● Required action: Copy the listing exactly, images excluded.

START Input data

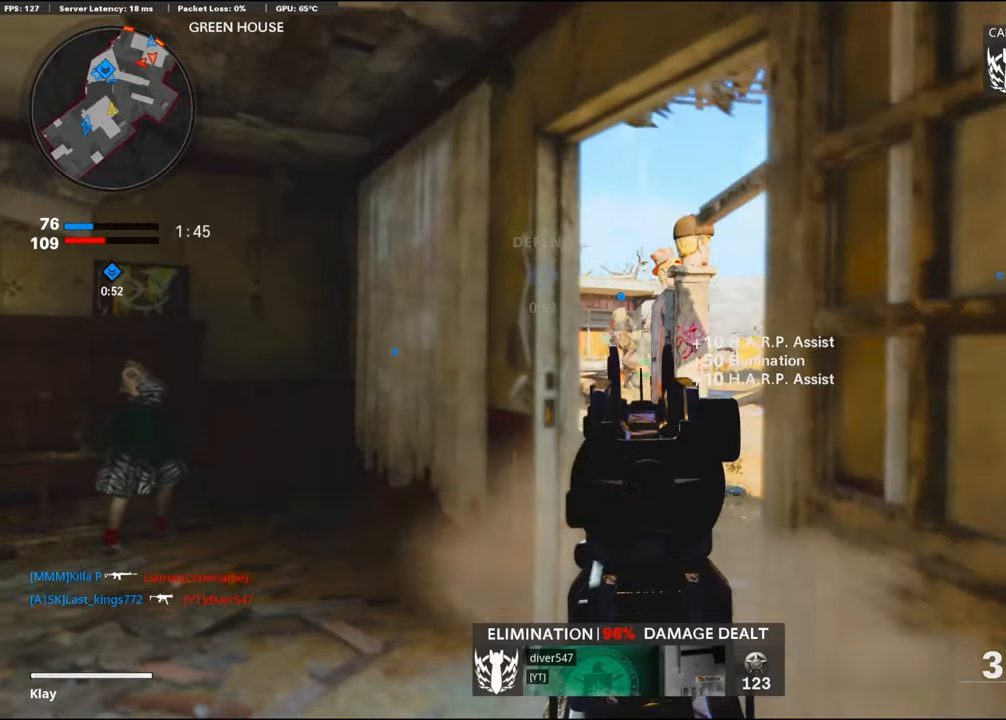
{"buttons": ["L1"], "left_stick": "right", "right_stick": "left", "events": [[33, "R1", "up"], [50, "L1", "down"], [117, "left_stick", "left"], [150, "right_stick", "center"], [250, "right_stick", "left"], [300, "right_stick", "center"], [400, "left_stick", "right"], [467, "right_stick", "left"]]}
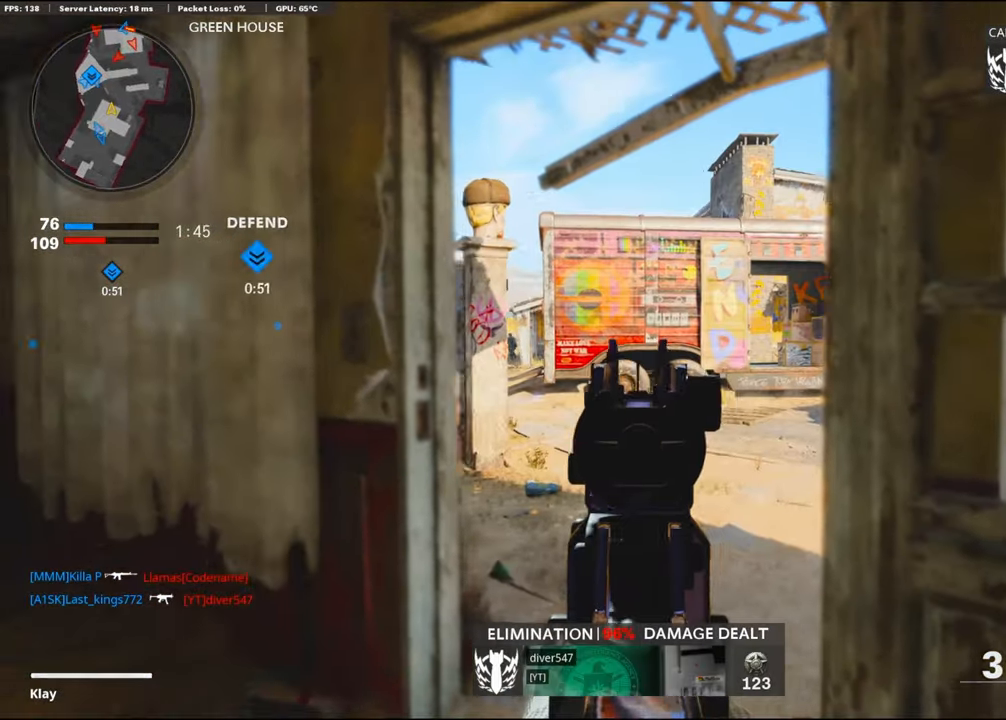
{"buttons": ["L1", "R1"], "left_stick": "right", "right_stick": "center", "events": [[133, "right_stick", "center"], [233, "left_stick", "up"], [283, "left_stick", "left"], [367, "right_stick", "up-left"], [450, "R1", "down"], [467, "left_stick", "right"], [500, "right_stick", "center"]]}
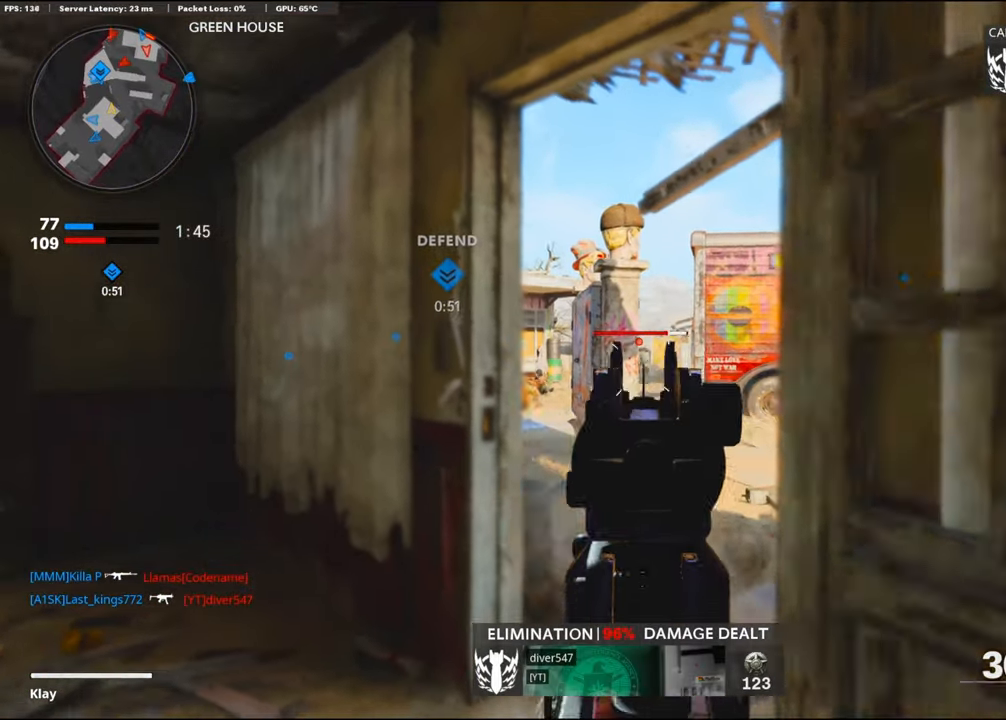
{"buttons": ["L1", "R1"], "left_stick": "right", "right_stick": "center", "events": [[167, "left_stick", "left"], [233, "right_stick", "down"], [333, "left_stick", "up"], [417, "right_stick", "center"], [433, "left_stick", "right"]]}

END Input data

● Solution:
{"buttons": ["L1"], "left_stick": "right", "right_stick": "left", "events": [[33, "R1", "up"], [50, "L1", "down"], [117, "left_stick", "left"], [150, "right_stick", "center"], [250, "right_stick", "left"], [300, "right_stick", "center"], [400, "left_stick", "right"], [467, "right_stick", "left"]]}
{"buttons": ["L1", "R1"], "left_stick": "right", "right_stick": "center", "events": [[133, "right_stick", "center"], [233, "left_stick", "up"], [283, "left_stick", "left"], [367, "right_stick", "up-left"], [450, "R1", "down"], [467, "left_stick", "right"], [500, "right_stick", "center"]]}
{"buttons": ["L1", "R1"], "left_stick": "right", "right_stick": "center", "events": [[167, "left_stick", "left"], [233, "right_stick", "down"], [333, "left_stick", "up"], [417, "right_stick", "center"], [433, "left_stick", "right"]]}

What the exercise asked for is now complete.